Cold Start¶
This guide explains cold start behavior in Azure Functions and practical mitigation techniques per hosting plan. Cold start is startup latency after an app has no warm instance available.
Platform Guide
For scaling architecture and plan comparison, see Scaling.
Language Guide
For Python deployment specifics, see the Python Tutorial.
Prerequisites¶
Before tuning cold start in production, prepare these inputs and permissions:
- Azure CLI 2.60.0 or later with
functionapp,monitor, andresourcecommands. - A Function App running in Consumption, Flex Consumption, Premium, or Dedicated.

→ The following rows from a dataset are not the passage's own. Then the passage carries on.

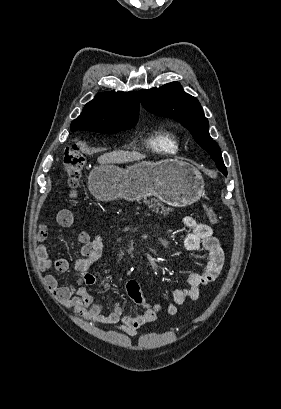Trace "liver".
Returning a JSON list of instances; mask_svg holds the SVG:
<instances>
[{"instance_id": "6515ba94", "label": "liver", "mask_w": 281, "mask_h": 409, "mask_svg": "<svg viewBox=\"0 0 281 409\" xmlns=\"http://www.w3.org/2000/svg\"><path fill=\"white\" fill-rule=\"evenodd\" d=\"M141 158H146L145 154L141 152H129V150H113V152H107V154H101L98 156L97 160L100 164H108V162H132V160H141Z\"/></svg>"}]
</instances>
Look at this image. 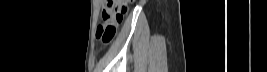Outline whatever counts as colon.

- Application Insights enabled for the Function App.
- Contributor or higher RBAC on the Function App and plan resources.
- A baseline latency objective (for example,
p95 < 1.5sfor HTTP endpoints). Use long-form CLI flags and keep sensitive values masked in runbooks.
When to Use¶
Invest in cold start mitigation when at least one condition is true:
- Interactive HTTP APIs show first-hit latency that violates your SLO.
- Burst traffic patterns trigger repeated scale-out and startup penalties.
- Background trigger latency affects queue drain targets or downstream SLAs.
- Deployment slots swap correctly, but first requests still spike.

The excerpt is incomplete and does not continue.